Globalement, le CF est assez positif sur l’efficacité de la révision. Si les nouvelles mesures de lutte contre le piratage (art. 39d LDA et art. 77i LDA) n’ont pas occasionné une augmentation des procédures contre les hébergeurs ou les fournisseurs de contenus, le CF l’attribue à l’effet dissuasif qu’elles provoquent et il remarque que les critiques des ayants droit ont diminué. De même, la protection des photographies sans caractère individuel (art. 2 al. 3bis LDA) aurait permis de simplifier la mise en œuvre des droits, sans entraîner une vague de demandes d’indemnisation comme on aurait pu le craindre (notamment en raison des facilités d’accès aux photographies grâce à Internet). Quant au nouveau droit à rémunération pour la vidéo à la demande (art. 13a LDA et art. 35a LDA), le CF le considère comme un premier pas dans la bonne direction, pour combler un déficit dans l’indemnisation des ayants droit (« value gap »). On relèvera cependant qu’il est certainement trop tôt pour se prononcer à ce sujet, puisque le tarif mettant en application le nouveau droit est entré en vigueur seulement le 1er janvier 2022.

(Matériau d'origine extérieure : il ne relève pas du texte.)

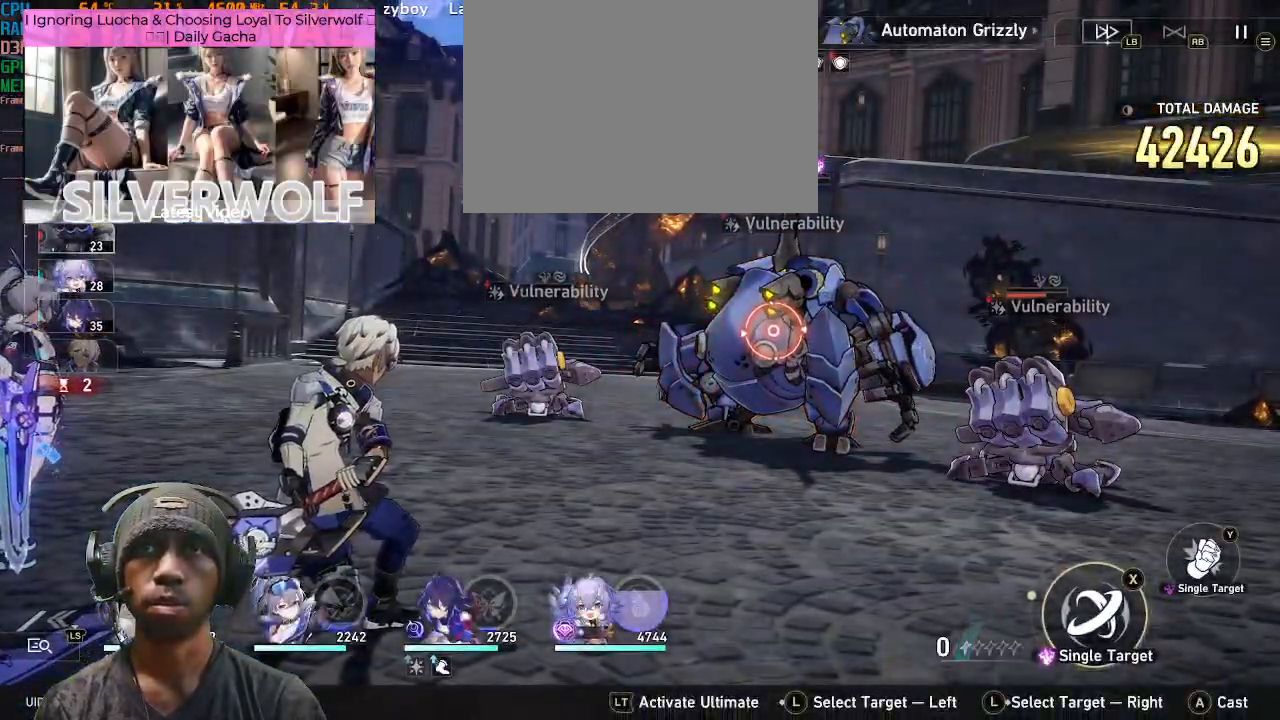
{"buttons": ["R2"], "left_stick": "center", "right_stick": "center"}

Le CF relève encore que les nouvelles restrictions au droit d’auteur ont permis d’améliorer l’accès aux œuvres, notamment pour les œuvres orphelines (art. 22b LDA) et grâce à la restriction en faveur des inventaires (art. 24e LDA). S’agissant de l’exception pour la recherche scientifique (art. 24d LDA), le CF est plus mitigé : elle légalise, à certaines conditions, la fouille de textes et de données au moyen d’instruments numériques. Mais les contrats imposés par les grands éditeurs internationaux iraient parfois à son encontre, ce qui dissuaderait les chercheurs d’invoquer l’exception, par crainte de litiges. De même, le CF est nuancé au sujet du nouveau modèle de la licence collective étendue (art. 43a LDA) : celui-ci permet aux sociétés de gestion de délivrer une licence globale pour tout un répertoire (même pour le compte d’ayants droit qu’elles ne représentent pas contractuellement), mais il n’aurait pas encore développé tout son potentiel. A notre avis, cela n’est guère étonnant puisque le législateur a lui-même considéré la licence collective étendue comme un instrument subsidiaire : d’une part, les ayants droit ont une possibilité de refuser la licence (« opt-out », art. 43a al. 4 LDA) ; d’autre part, celle-ci ne doit pas être utilisée pour des exploitations habituellement autorisées de manière individuelle par les titulaires de droits (cf. art. 43a al. 1 lit. a LDA).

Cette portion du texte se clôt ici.